--- Data records ---
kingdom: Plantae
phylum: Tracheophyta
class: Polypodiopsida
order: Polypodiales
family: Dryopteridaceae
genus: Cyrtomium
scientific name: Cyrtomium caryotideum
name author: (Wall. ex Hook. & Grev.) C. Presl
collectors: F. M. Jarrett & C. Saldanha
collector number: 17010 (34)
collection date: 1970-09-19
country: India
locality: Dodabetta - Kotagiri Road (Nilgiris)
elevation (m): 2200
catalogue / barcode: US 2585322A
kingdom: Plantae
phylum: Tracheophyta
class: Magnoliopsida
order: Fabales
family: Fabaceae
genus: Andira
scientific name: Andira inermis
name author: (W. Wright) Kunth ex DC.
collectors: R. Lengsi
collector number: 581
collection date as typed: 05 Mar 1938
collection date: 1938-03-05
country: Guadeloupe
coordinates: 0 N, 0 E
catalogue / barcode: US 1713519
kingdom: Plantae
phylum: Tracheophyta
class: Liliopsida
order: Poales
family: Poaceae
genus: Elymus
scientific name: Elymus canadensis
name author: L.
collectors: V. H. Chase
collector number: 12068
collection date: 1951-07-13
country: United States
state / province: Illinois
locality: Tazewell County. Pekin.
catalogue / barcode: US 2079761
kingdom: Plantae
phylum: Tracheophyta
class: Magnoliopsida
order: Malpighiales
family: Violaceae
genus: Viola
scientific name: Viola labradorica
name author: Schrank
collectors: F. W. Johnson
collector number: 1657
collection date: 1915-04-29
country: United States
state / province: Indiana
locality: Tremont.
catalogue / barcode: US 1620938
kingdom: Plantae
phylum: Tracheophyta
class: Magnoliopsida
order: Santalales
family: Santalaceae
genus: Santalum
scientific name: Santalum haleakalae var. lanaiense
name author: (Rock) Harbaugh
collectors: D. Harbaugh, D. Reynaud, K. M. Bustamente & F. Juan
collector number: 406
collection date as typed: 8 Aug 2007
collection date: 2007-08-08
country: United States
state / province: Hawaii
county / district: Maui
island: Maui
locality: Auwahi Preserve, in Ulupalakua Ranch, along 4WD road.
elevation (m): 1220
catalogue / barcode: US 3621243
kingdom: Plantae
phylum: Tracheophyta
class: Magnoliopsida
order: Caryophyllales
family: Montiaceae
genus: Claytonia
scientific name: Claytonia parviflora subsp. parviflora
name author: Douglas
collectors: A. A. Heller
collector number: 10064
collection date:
---
Write out the lines without changes, starting with the line that contains "collectors: D. Harbaugh, D." and going on through the end of the items.

Exercise solution |
collectors: D. Harbaugh, D. Reynaud, K. M. Bustamente & F. Juan
collector number: 406
collection date as typed: 8 Aug 2007
collection date: 2007-08-08
country: United States
state / province: Hawaii
county / district: Maui
island: Maui
locality: Auwahi Preserve, in Ulupalakua Ranch, along 4WD road.
elevation (m): 1220
catalogue / barcode: US 3621243
kingdom: Plantae
phylum: Tracheophyta
class: Magnoliopsida
order: Caryophyllales
family: Montiaceae
genus: Claytonia
scientific name: Claytonia parviflora subsp. parviflora
name author: Douglas
collectors: A. A. Heller
collector number: 10064
collection date:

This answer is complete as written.